I should have known just by the awfulness of the associated advertisement featuring yet another tired, exhausted lamo parodoy to the zombie dance from Michael Jackson’s Thriller, with the sequence being additionally creepy in a way that I guess zombies just couldn’t manage that the drink would be bad. However, I did not associate the ad with the fluid until I tasted it and realized it was awful and suddenly remembered that the Sobe company typically represents itself with a lizard and there recently was a horrible ad with lizards in it which may or may not have featured a bottled substance instead of car insurance irrelevant to the primary horribleness.

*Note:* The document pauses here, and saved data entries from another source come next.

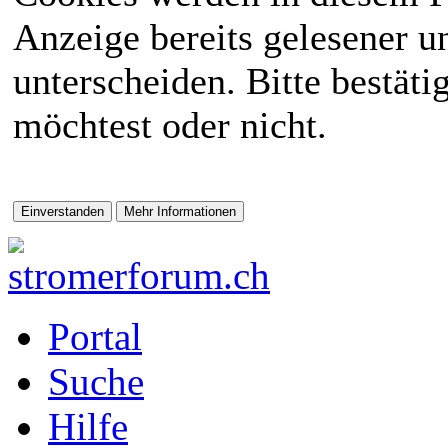
Anzeige bereits gelesener 
unterscheiden. Bitte bestät
möchtest oder nicht.
Portal
Suche
Hilfe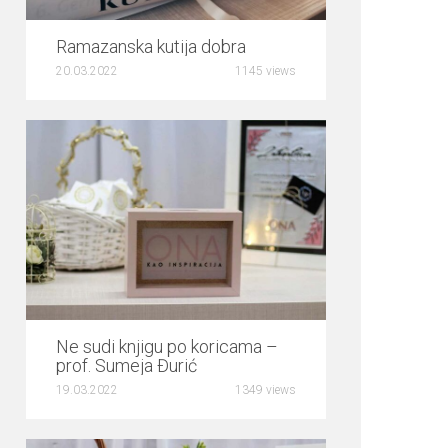
0
Ramazanska kutija dobra
20.03.2022
1145 views
0
Ne sudi knjigu po koricama –
prof. Sumeja Đurić
19.03.2022
1349 views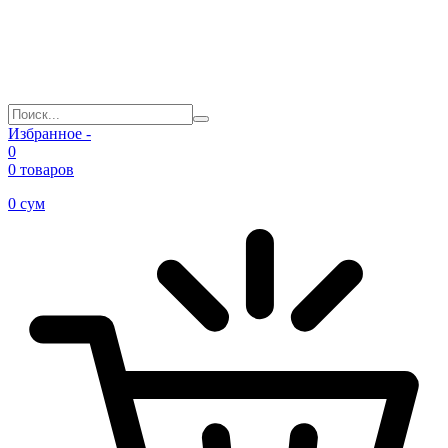
Избранное -
0
0 товаров
0
сум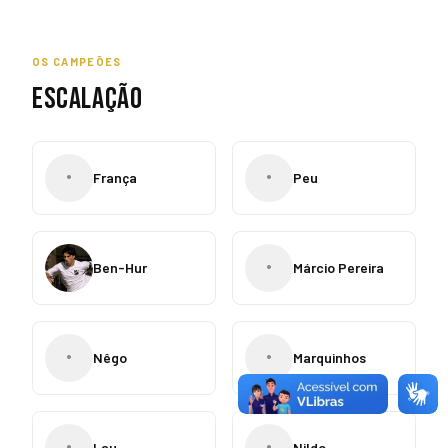
OS CAMPEÕES
ESCALAÇÃO
•
•
França
Peu
•
Ben-Hur
Márcio Pereira
•
•
Nêgo
Marquinhos
•
•
Lau
Nildo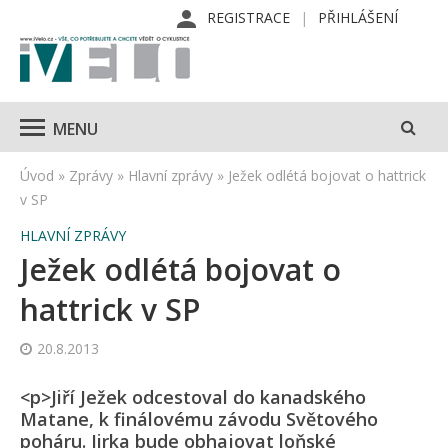
REGISTRACE
PŘIHLÁŠENÍ
MENU
Úvod
»
Zprávy
»
Hlavní zprávy
»
Ježek odlétá bojovat o hattrick
v SP
HLAVNÍ ZPRÁVY
Ježek odlétá bojovat o
hattrick v SP
20.8.2013
<p>Jiří Ježek odcestoval do kanadského
Matane, k finálovému závodu Světového
poháru. Jirka bude obhajovat loňské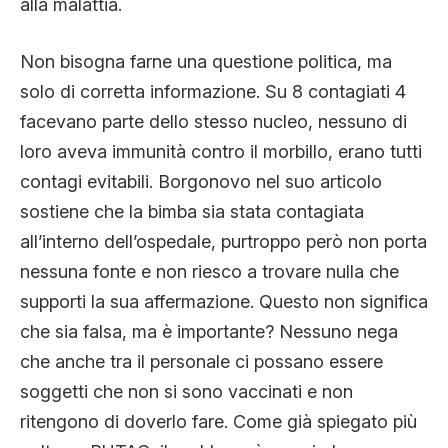
alla malattia.
Non bisogna farne una questione politica, ma
solo di corretta informazione. Su 8 contagiati 4
facevano parte dello stesso nucleo, nessuno di
loro aveva immunità contro il morbillo, erano tutti
contagi evitabili. Borgonovo nel suo articolo
sostiene che la bimba sia stata contagiata
all’interno dell’ospedale, purtroppo però non porta
nessuna fonte e non riesco a trovare nulla che
supporti la sua affermazione. Questo non significa
che sia falsa, ma è importante? Nessuno nega
che anche tra il personale ci possano essere
soggetti che non si sono vaccinati e non
ritengono di doverlo fare. Come già spiegato più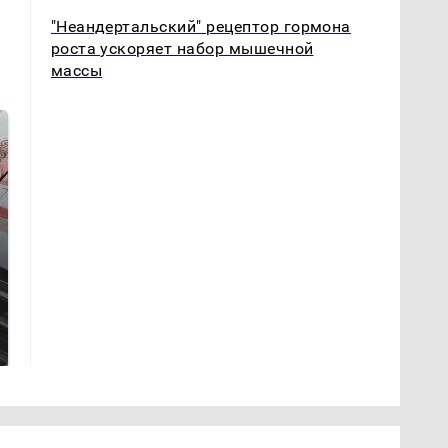
"Неандертальский" рецептор гормона
роста ускоряет набор мышечной
массы
Такую зиму в России
Как выглядит место
никто не ждал: как
крушение вертолета на
так?!
Кавказе: смотреть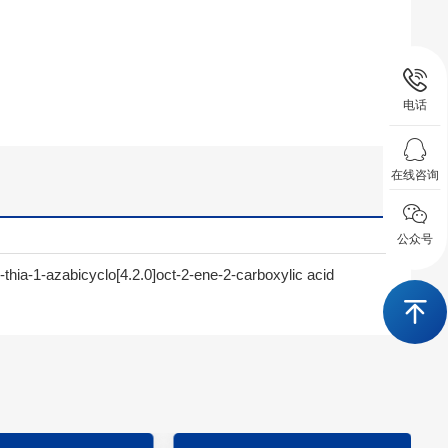
电话
在线咨询
公众号
thia-1-azabicyclo[4.2.0]oct-2-ene-2-carboxylic acid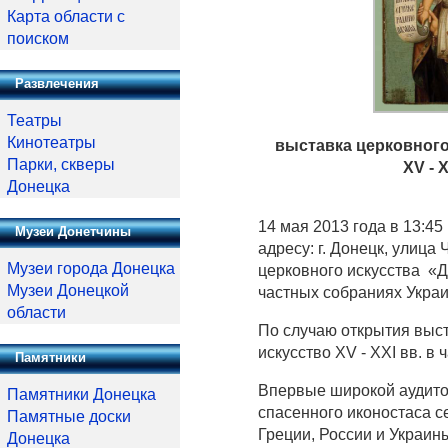
Карта области с
поиском
Развлечения
Театры
Кинотеатры
выставка церковного
Парки, скверы
XV - 
Донецка
14 мая 2013 года в 13:4
Музеи Донетчины
адресу: г. Донецк, улица
Музеи города Донецка
церковного искусства «Д
Музеи Донецкой
частных собраниях Укра
области
По случаю открытия выст
искусство XV - XXI вв. 
Памятники
Впервые широкой аудито
Памятники Донецка
спасенного иконостаса с
Памятные доски
Греции, России и Украин
Донецка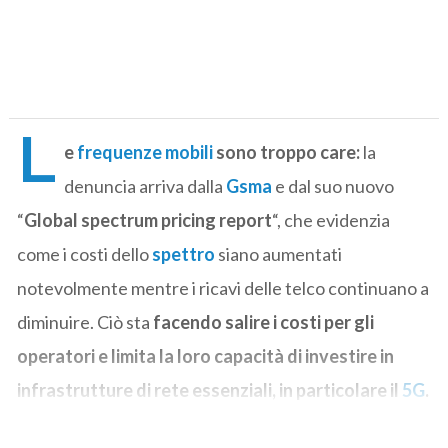
L
e
frequenze mobili
sono troppo care:
la
denuncia arriva dalla
Gsma
e dal suo nuovo
“
Global spectrum pricing report
“, che evidenzia
come i costi dello
spettro
siano aumentati
notevolmente mentre i ricavi delle telco continuano a
diminuire. Ciò sta
facendo salire i costi per gli
operatori e limita la loro capacità di investire in
infrastrutture di rete essenziali, in particolare il
5G
.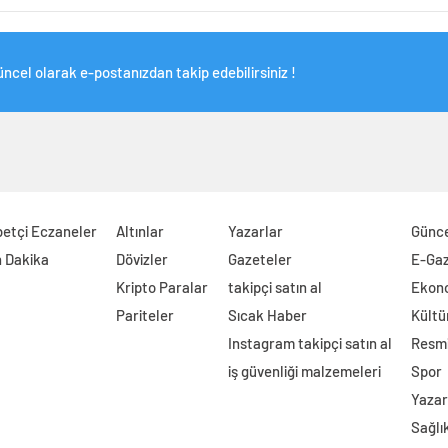
ncel olarak e-postanızdan takip edebilirsiniz !
etçi Eczaneler
Altınlar
Yazarlar
Günc
 Dakika
Dövizler
Gazeteler
E-Ga
Kripto Paralar
takipçi satın al
Ekon
Pariteler
Sıcak Haber
Kültü
Instagram takipçi satın al
Resmi
iş güvenliği malzemeleri
Spor
Yazar
Sağlı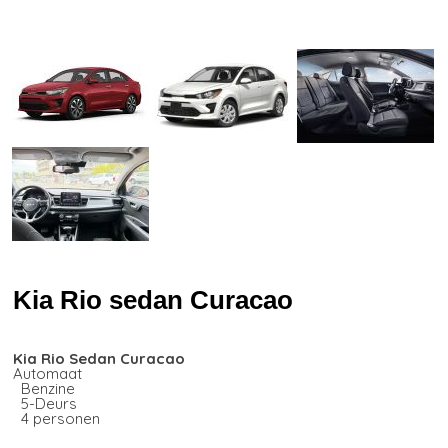
Kia Rio sedan Curacao
Kia Rio Sedan Curacao
Automaat
Benzine
5-Deurs
4 personen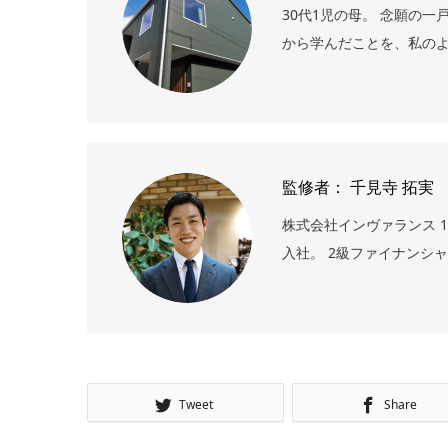
30代1児の母。 念願の
から学んだことを、私のよ
監修者： 千見寺 拓実
株式会社インヴァランス 1
入社。 2級ファイナンシ
Tweet
Share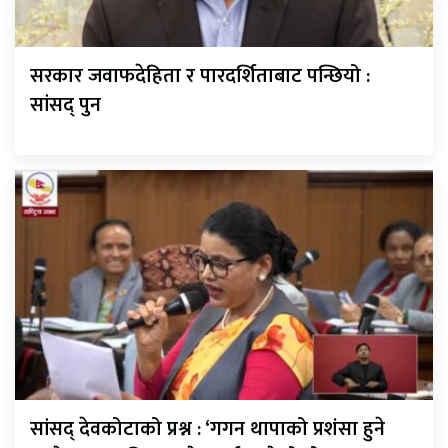
सरकार जवाफदेहिता र पारदर्शिताबाट पन्छियो :
सांसद् पुन
सांसद् देवकोटाको प्रश्न : ‘गगन थापाको प्रशंसा हुने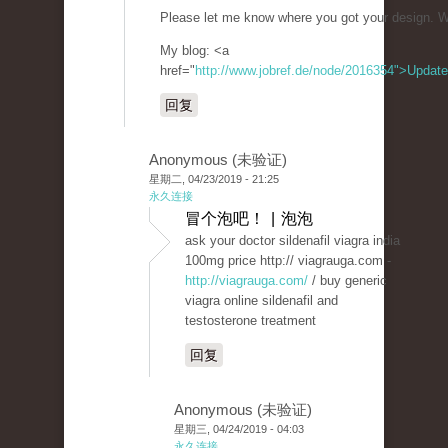
Please let me know where you got your design. W
My blog: <a
href="
http://www.jobref.de/node/2016354">Update
回复
Anonymous (未验证)
星期二, 04/23/2019 - 21:25
永久连接
冒个泡吧！ | 泡泡
ask your doctor sildenafil viagra india
100mg price http:// viagrauga.com -
http://viagrauga.com/
/ buy generic
viagra online sildenafil and
testosterone treatment
回复
Anonymous (未验证)
星期三, 04/24/2019 - 04:03
永久连接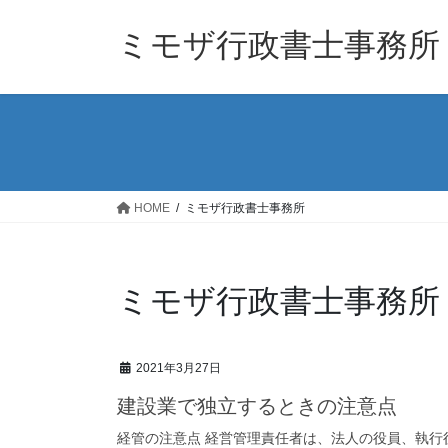
コ
ナ
ン
ビ
ミモザ行政書士事務所
テ
ゲ
ン
ー
ツ
シ
へ
ョ
ス
ン
キ
に
ッ
移
HOME
ミモザ行政書士事務所
プ
動
ミモザ行政書士事務所
2021年3月27日
建設業で独立するときの注意点
経管の注意点 経営管理責任者は、法人の役員、執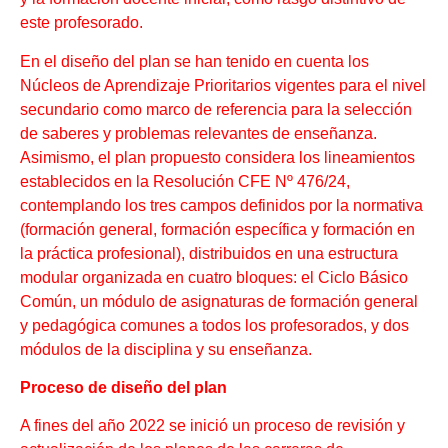
este profesorado.
En el diseño del plan se han tenido en cuenta los
Núcleos de Aprendizaje Prioritarios vigentes para el nivel
secundario como marco de referencia para la selección
de saberes y problemas relevantes de enseñanza.
Asimismo, el plan propuesto considera los lineamientos
establecidos en la Resolución CFE Nº 476/24,
contemplando los tres campos definidos por la normativa
(formación general, formación específica y formación en
la práctica profesional), distribuidos en una estructura
modular organizada en cuatro bloques: el Ciclo Básico
Común, un módulo de asignaturas de formación general
y pedagógica comunes a todos los profesorados, y dos
módulos de la disciplina y su enseñanza.
Proceso de diseño del plan
A fines del año 2022 se inició un proceso de revisión y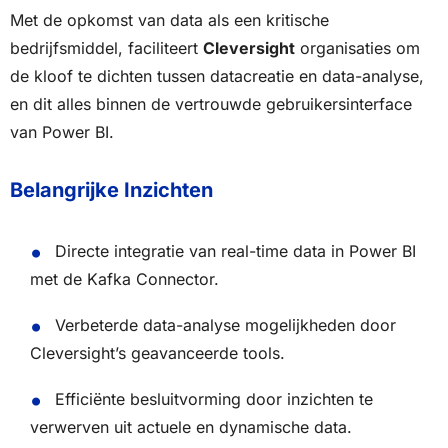
Met de opkomst van data als een kritische
bedrijfsmiddel, faciliteert
Cleversight
organisaties om
de kloof te dichten tussen datacreatie en data-analyse,
en dit alles binnen de vertrouwde gebruikersinterface
van Power BI.
Belangrijke Inzichten
Directe integratie van real-time data in Power BI
met de Kafka Connector.
Verbeterde data-analyse mogelijkheden door
Cleversight’s geavanceerde tools.
Efficiënte besluitvorming door inzichten te
verwerven uit actuele en dynamische data.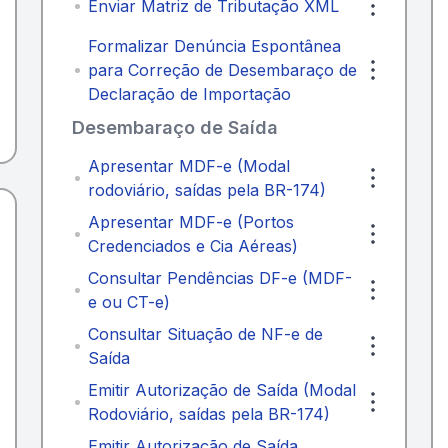
Enviar Matriz de Tributação XML
Formalizar Denúncia Espontânea
para Correção de Desembaraço de
Declaração de Importação
Desembaraço de Saída
Apresentar MDF-e (Modal
rodoviário, saídas pela BR-174)
Apresentar MDF-e (Portos
Credenciados e Cia Aéreas)
Consultar Pendências DF-e (MDF-
e ou CT-e)
Consultar Situação de NF-e de
Saída
Emitir Autorização de Saída (Modal
Rodoviário, saídas pela BR-174)
Emitir Autorização de Saída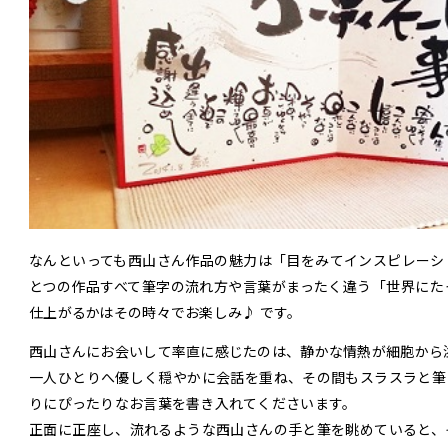
なんといっても西山さん作品の魅力は「目をみてインスピレーシ
とつの作品すべて筆字の流れ方や言葉がまったく違う「世界にた
仕上がるかはその時々でお楽しみ♪ です。
西山さんにお会いして率直に感じたのは、静かな情熱が細胞から溢
一人ひとりへ優しく穏やかに会話を重ね、その間もスラスラと筆
りにぴったりなお言葉を書き入れてくださいます。
正面に正座し、流れるような西山さんの手と筆を眺めていると、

White backgrounds are bad news. Computer generated characters are bad news. People dancing for no reason are bad news. Advertisements are bad news. Advertisements which think they are cleverly spoofing something are worse news. When you put all that bad news together, I wish you hadn’t. I should not forget to mention, this wasn’t but some effortless robotchickeny meme-enabled jerkwork on the internet; this cost many dollars to make and millions more just to debut, I’m told, during some major sporting event or another earlier this year. This is how our masters talk to us now.
If you had asked me in 1993 if I thought allegations of molesty behavior against Michael Jackson would affect his ability to license out his music for awful unfunny over-budgeted ripoffs, I would have asked you what “molest” meant. I was ten years old, I didn’t need that in my life. If you had asked me the same question in 2003, I probably would have pointed out to you that it hadn’t much mattered in the decade leading up to then. You ask dumb questions.